(621a) Molecular Simulation of Crystallization of Chain Molecules from the Melt

The properties and performance of commercial polymers depend strongly upon both the molecular scale architecture of the chains and the manner in which they are processed to form engineering materials. Polyolefins in particular owe much of their utility to the spectrum of semicrystalline morphologies that can be realized. The development of semicrystalline morphology is controlled through processes of crystal nucleation and growth as the polymer is cooled from the melt, in either the presence or absence of process flows. Due to the small spatiotemporal scales involved, however, it remains a challenge to examine these processes directly and determine their underlying physical mechanisms.

In this talk, we describe the use of molecular dynamics and Monte Carlo simulations to characterize nucleation and growth of a new crystal phase from the polymer melt. Homogeneous nucleation is analyzed in terms of classical nucleation theory using a method based on mean first passage times (MFPT) of crystalline clusters of varying size. This MFPT analysis is then applied in two dimensions within layers near a crystal surface, to examine the so-called secondary (or surface) nucleation theory for chain molecules; within this analysis, crystal growth can be decomposed into sequential and simultaneous processes of surface cluster nucleation and spreading of the crystal cluster across the growth front.
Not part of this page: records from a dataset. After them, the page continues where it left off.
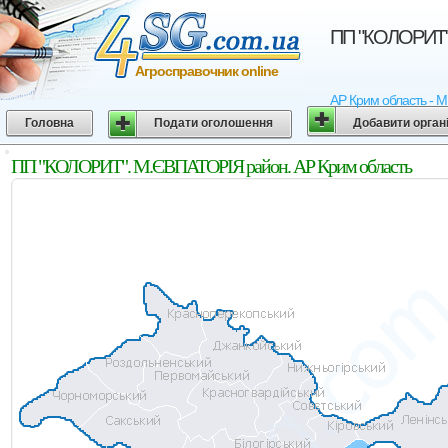
ПП "КОЛОРИТ".
Агросправочник online
АР Крим область - М
Головна
Подати оголошення
Добавити орган
ПП "КОЛОРИТ". М.ЄВПАТОРІЯ район. АР Крим область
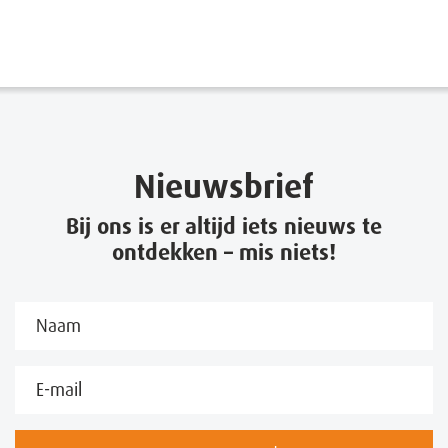
Nieuwsbrief
Bij ons is er altijd iets nieuws te
ontdekken – mis niets!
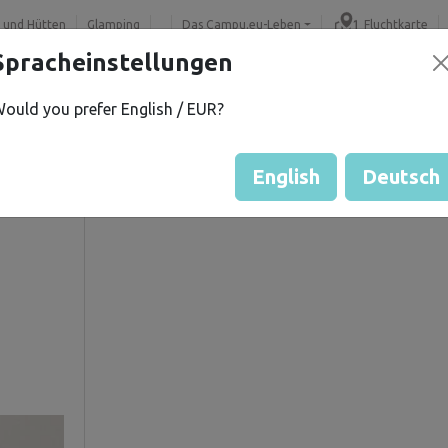
 und Hütten
Glamping
Das Campu.eu-Leben
Fluchtkarte
Spracheinstellungen
ould you prefer English / EUR?
d W.
Gästebewertung durch Eige
Bewertung der Grundstücke
English
Deutsch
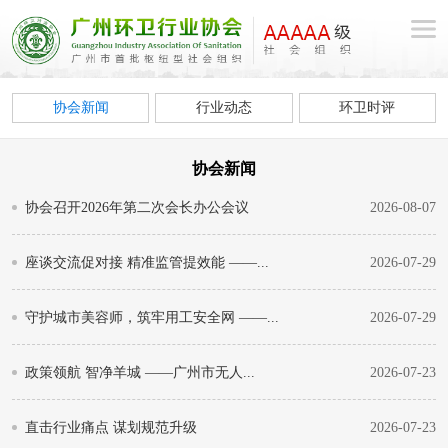
协会新闻
行业动态
环卫时评
协会新闻
协会召开2026年第二次会长办公会议
2026-08-07
座谈交流促对接 精准监管提效能 ——...
2026-07-29
守护城市美容师，筑牢用工安全网 ——...
2026-07-29
政策领航 智净羊城 ——广州市无人...
2026-07-23
直击行业痛点 谋划规范升级
2026-07-23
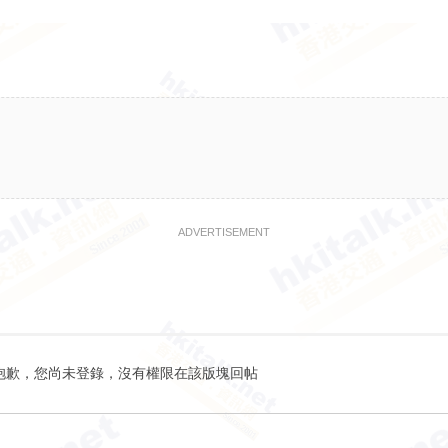
ADVERTISEMENT
抱歉，您尚未登錄，沒有權限在該版塊回帖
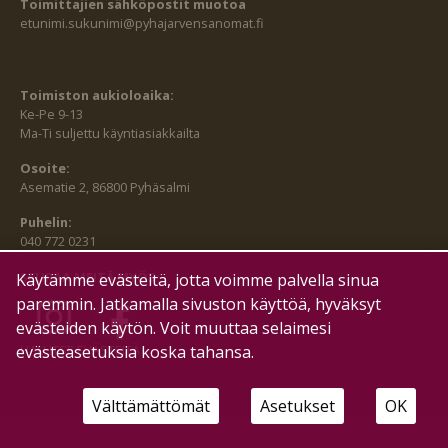
Toimittajien sähköpostit muotoa
etunimi.sukunimi@pyhajarvensanomat.fi
Toimiston aukioloaika:
Ke-Pe 9-13
Ma-Ti suljettu käyntiasiakkailta
Osoite:
Asematie 2, 86800 Pyhäsalmi
Puhelin:
040 772 0231
SEURAA MEITÄ MYÖS:
Käytämme evästeitä, jotta voimme palvella sinua
paremmin. Jatkamalla sivuston käyttöä, hyväksyt
evästeiden käytön. Voit muuttaa selaimesi
evästeasetuksia koska tahansa.
HALLITSE EVÄSTEITÄ
Välttämättömät
Asetukset
OK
Finally, we introduce the effects of flow fields typical of polymer processes, and examine the phenomenon of flow-enhanced nucleation (FEN). In accord with experiments, substantial acceleration of the nucleation rate is observed as the system approaches a Weissenberg number (Wi) of unity. The acceleration is consistent with reduced entropy of the flow-oriented melt, but one also observes significant amplification of the rate pre-factor above Wi=1, indicative of enhanced transport effects. Application of these approaches to the study of crystallization of polymers under other conditions of contemporary interest appears promising, and may serve to shed new light on fundamental questions within the field of polymer crystallization in engineering applications.